Здесь чары - слова, дыханье - узор,
Бродит вервульф-морок,
Неба саван,
Душ караван,
Черных одежд ворох:
Соборы и снег, замерзающий змей
Застыл на резной короне,
Реквием снов,
Леса остов,
И колокольчик в ладони:
В царстве зимы твои руки сверкнут
Перстнями металлов древних,
На звон прилетят
И усядутся в ряд
Горгулии и химеры:
Мерцает, темнеет туман твоих глаз,
На лихо ли, на беду ли?
Сумрак воркует,
Душу ворует:
<Горгулии-гули-гули:>


Песни черной воды
Горсть черного жемчуга брось в прохладную влагу,
Чтоб бледный огонь серебром убрал ожерелье,
И в рунах горючих ветвей ты прочтешь <исцеленье>,
И в скрипе коры различишь безымянную сагу:
Туманы и дым - черный с серым - сплелися шелками,
В ладонях воды вновь подобные ангельским крыльями
Того, кто назвался кострами, огнем и ковылью,
И смотрит из сумрачных волн голубыми очами.
А что за цветы, что за сны осыпаются в воду?
Иль душ хоровод?

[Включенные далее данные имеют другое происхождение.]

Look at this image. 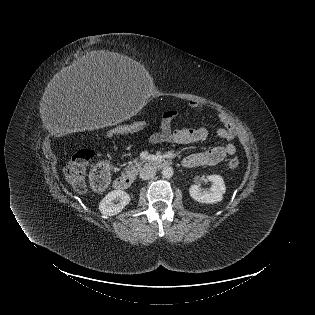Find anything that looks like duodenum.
<instances>
[{"mask_svg": "<svg viewBox=\"0 0 315 315\" xmlns=\"http://www.w3.org/2000/svg\"><path fill=\"white\" fill-rule=\"evenodd\" d=\"M153 163L159 167L164 168L171 164V161L169 159L165 158H156L153 160ZM134 180V175L131 172H126L117 177L114 181V187L118 190H124L131 186Z\"/></svg>", "mask_w": 315, "mask_h": 315, "instance_id": "obj_1", "label": "duodenum"}]
</instances>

Он зовет, он сомкнулся над небом
Венцом облаков, и теплом белобокого хлеба,
Забытою песней без имени, слова и роду:


Руна Э
Я упал...
Я замер в волнах вечной ночи,
Оплетшей миры паутиной,
Я замер, боясь даже вздрогнуть,
И в пасти сгинуть звериной.
Но тонкие крылья белого пламени,
Дыханьем Вселенной полные!
Я подхвачен ее песнею, тайнами,
Подхвачен, пером словно бы...
И вверх, по ледяному мосту,
Звенящему под ногами,
Искрящемуся серебром в цвету,
Сплетенному из хрусталя.
Я бегу и вижу - во тьме Бифрост,
К Мидгарду протянут дланью,
Пылающей синей птицей,
Сияньем ясных звезд:
Я бегу вперед - и сферы стремятся
Навстречу мне,
И белые травы эльфийских долин
В слезах золотых богов,
Я бегу, я - солнце, и бесконечен
Путь не по земле
Но я вернусь к вам, люди, вернусь, конечно,
Мостом ледяных снов...
Я упал...


Руна Кен
Белое пламя горит на ладони моей
Снегом холодным, пречистым, дыханием бога,
Белое пламя пылает во тьме, в хрустале,
В каждой душе, и в тебе, мы им движимы оба:
Реки его в небесах с облаками сплелись,
Только взгляни - и увидишь сиянье узоров,
Пустые сосуды наполни, и очи свои
Наполни огнем, не иссушенным жемчугом черным.
Из белого пламени я себе крылья соткну,
Все девять миров пусть охватят, шепча и вздыхая,
Все девять миров, и от края до самого края,
И то, что за ними: Прозрачные крылья в снегу.